I am writing to let you all know about a very exciting opportunity I recently had at the British Psychological Society in London. I was asked to talk about how Yoga can contribute to the work of psychologists.
I was invited by a friend, Nina Dhiman, who is a Yoga Teacher and member of the BPS, to present to a group of mainly young postgraduates who were interested in the potential of Yoga in the field of clinical psychology. I had consulted with Nina to find out what aspects of Yoga Therapy would be of most interest to such an audience and she suggested I take the group through the process of an initial consultation and how this would be handled. With some help I prepared a PowerPoint presentation based around the TSYP procedure used for this process.
I arrived at the British Psychological Society’s London headquarters to find a room full of young, energetic and enthusiastic people, some with a Master’s in Psychology, ready and waiting for the presentation. I have to confess at this point to being just a little nervous at the prospect of presenting to such a well-qualified group, but following the introduction, once I had begun the presentation the teaching just took over.
I had been asked to present for an hour and a half initially, but the session before mine had finished early and so I began a little ahead of my scheduled time. I was overwhelmed at the reception I received: the audience were engaged from the very start and ready with many interesting and challenging questions. We were supposed to take a break during the presentation but such was the energy and enthusiasm of these wonderful youngsters that I completely lost track of time (not very professional Andrew!) and we had arrived at the one o’clock lunch break before very long.

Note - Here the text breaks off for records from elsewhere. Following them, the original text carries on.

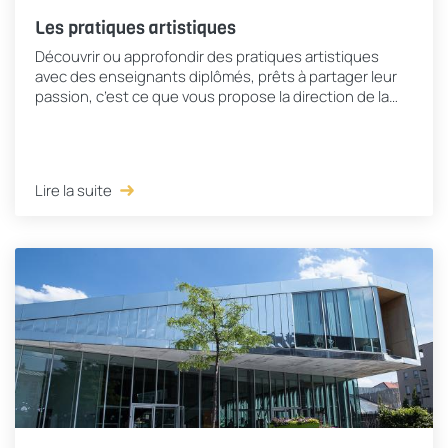
Les pratiques artistiques
Découvrir ou approfondir des pratiques artistiques
avec des enseignants diplômés, prêts à partager leur
passion, c’est ce que vous propose la direction de la
culture. En complément de l’école de...
Lire la suite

So, what did I learn from this amazing opportunity? That there is huge and growing interest in Yoga and its potential in the field of therapy. This is wonderful news for all TSYP teacher members as I feel that there has never been a better time to be a Yoga Teacher keen to move into the domain of Yoga Therapy. It was clear that there is a great need for the healing potential that this amazing teaching offers in the wider community; we face a virtual epidemic of mental health issues and sadly it seems this is especially the case amongst the children and young adults in our society.

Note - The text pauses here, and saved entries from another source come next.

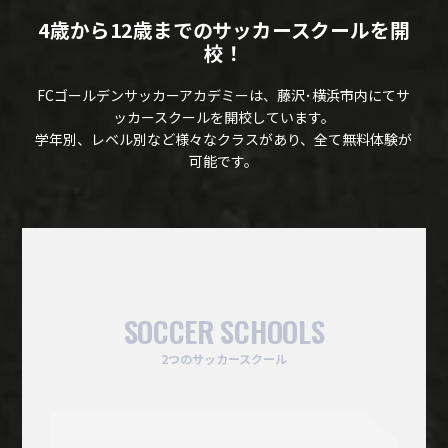
4歳から12歳までのサッカースクールを開
校！
FCゴールデンサッカーアカデミーは、藤沢･横浜市内にてサ
ッカースクールを開校しています。
学年別、レベル別など様々なクラスがあり、全て無料体験が
可能です。
SOCCER SCHOOLS
2つのサッカースクール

So, what can TSYP offer its members eager to work in this rewarding but challenging area? What support or extra training can we give? Fortunately, looking ahead, the theme of this year’s Annual Gathering is Yoga and Mental Health. And we have some excellent speakers lined up, one of whom, Hellfried Krusche, is a both a yoga teacher and a psychoanalyst. Another exciting opportunity to develop and grow further in the field of Yoga Therapy is coming in the spring of 2021, when TSYP will launch its first Advanced Yoga Therapy Training supported by leading faculty from the KYM, Nrithya Jagannathan and V. Srinivasan!